• _Data supplied_
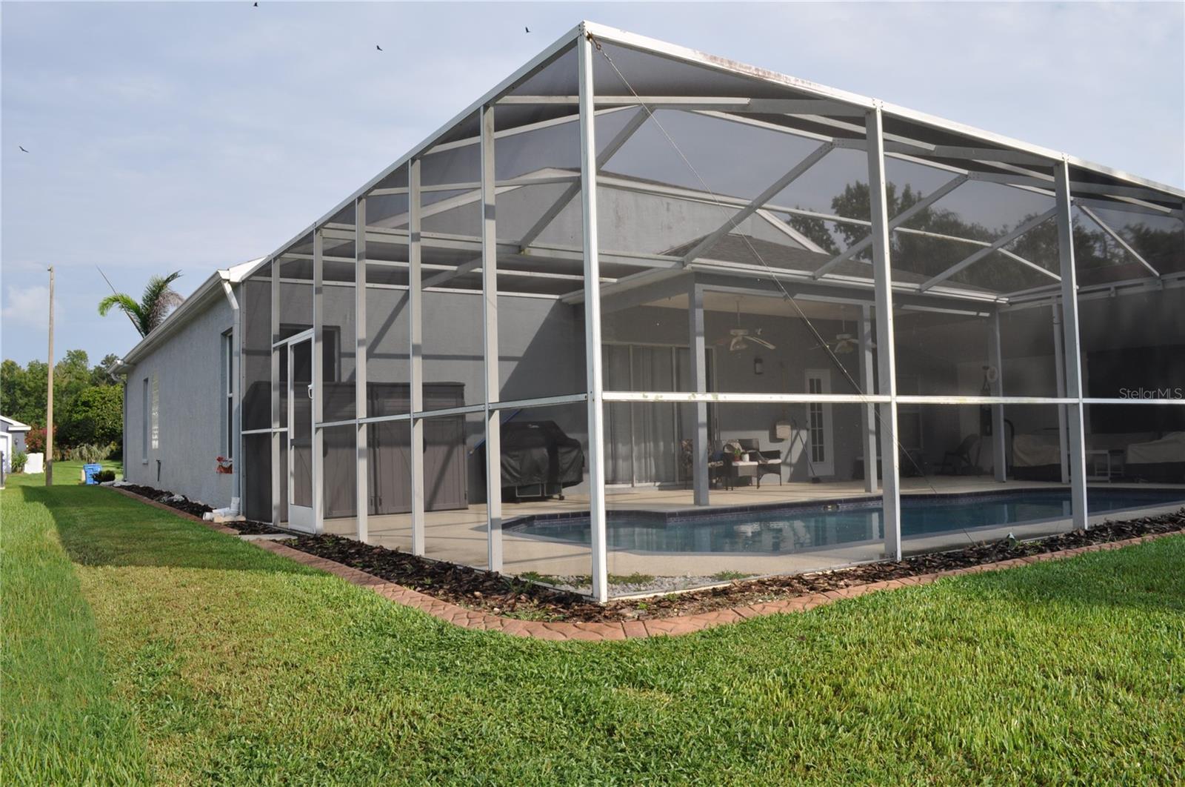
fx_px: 887
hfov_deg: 67.5
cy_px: 394
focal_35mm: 27
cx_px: 592
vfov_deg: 47.8
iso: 200
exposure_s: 1/160
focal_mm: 18
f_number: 13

• _Required work_
What needs duplicating is the run of lines from the one containing "focal_35mm: 27" through the last line of the entries above, exact and complete.

• _Exercise response_
focal_35mm: 27
cx_px: 592
vfov_deg: 47.8
iso: 200
exposure_s: 1/160
focal_mm: 18
f_number: 13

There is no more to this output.